The clients must supply their most recent Notice of Assessment or their last pay stub for the previous year showing year to date earnings and taxes paid.

Managing Tax Refunds

The government does not monitor the funds that are withdrawn from RRSP's for the purposes of the HBP. Therefore, providing that an individual has qualified as a buyer and has purchased a qualifying home, they may do whatever they desire with the money. Furthermore, the income tax refund received may be used in whatever manner decided, such as:

  • Clearing the balance on credit cards
  • Reducing, or retiring, personal loans
  • Making lump sum payments on a mortgage
  • Purchasing household necessities - appliances, furniture, accessories etc
  • Increasing the down payment to reduce/avoid default insurance premiums
  • Paying for legal fees and or tax adjustments

The more debt you are able to pay off, the less in monthly expense obligations you will have. This will ultimately put you in a much better financial position.

What else should you know?

The Home Buyers' Plan enables you to borrow money to top up your RRSP plan using accumulated RRSP eligibility limits. If your tax assessment notice indicates you are eligible for $18,000 in contributions in the current year, and you already have $4,000 in a self-directed plan, you are allowed to borrow - subject to credit approval - the $16,000 to buy the RRSP required to bring you up to the $20,000 Home Buyers' Plan limit.

Then you can claim the eligible deduction against your current year's income in order to get a large tax rebate. You can use the rebate to pay down the loan or apply it to the cost of buying the home. Here, of course, the amount of tax you're paying each year is an important factor. If the $16,000 deduction in this example results in a $5,000 tax rebate, it can be used as you see fit. If, on the other hand two partners each earning $80,000 per year take their maximum RRSP of $20,000 each in the current year, they could net a total of $15,000 or more in a tax rebate.

You are then allowed to withdraw up to the $20,000 maximum from the RRSP 90 days after topping up or creating the plan, subject to the re-deposit requirements described above.

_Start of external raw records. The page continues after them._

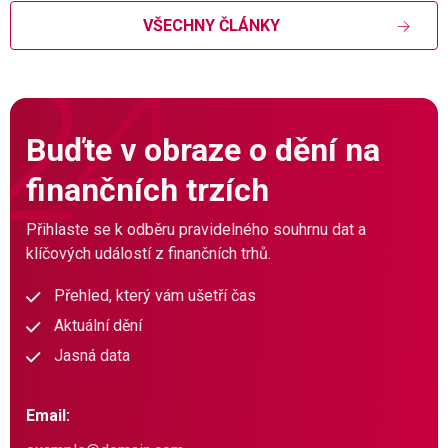
VŠECHNY ČLÁNKY
Buďte v obraze o dění na
finančních trzích
Přihlaste se k odběru pravidelného souhrnu dat a
klíčových událostí z finančních trhů.
Přehled, který vám ušetří čas
Aktuální dění
Jasná data
Email:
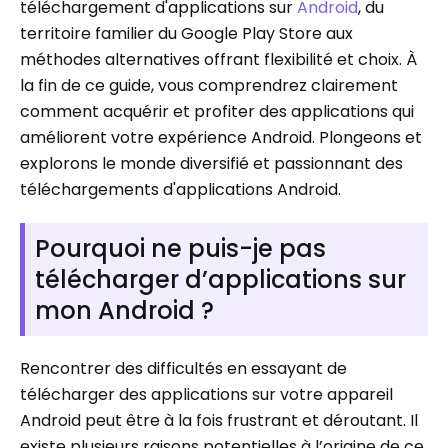
téléchargement d'applications sur
Android
, du
territoire familier du Google Play Store aux
méthodes alternatives offrant flexibilité et choix. À
la fin de ce guide, vous comprendrez clairement
comment acquérir et profiter des applications qui
améliorent votre expérience Android. Plongeons et
explorons le monde diversifié et passionnant des
téléchargements d'applications Android.
Pourquoi ne puis-je pas
télécharger d’applications sur
mon Android ?
Rencontrer des difficultés en essayant de
télécharger des applications sur votre appareil
Android peut être à la fois frustrant et déroutant. Il
existe plusieurs raisons potentielles à l’origine de ce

Be Careful - If you're planning to borrow the money for the maximum RRSP, you could end up disqualifying yourself for a mortgage because your monthly payments will be too high. Your "total debt servicing ratio" - the proportion of your gross income required to service both the home related costs and other monthly obligations - may exceed the usually acceptable monthly maximum of 42%. Another $600 per month could well make the difference in whether or not you'll qualify for a mortgage. As your mortgage consultant, I am the best person to advise you on this process.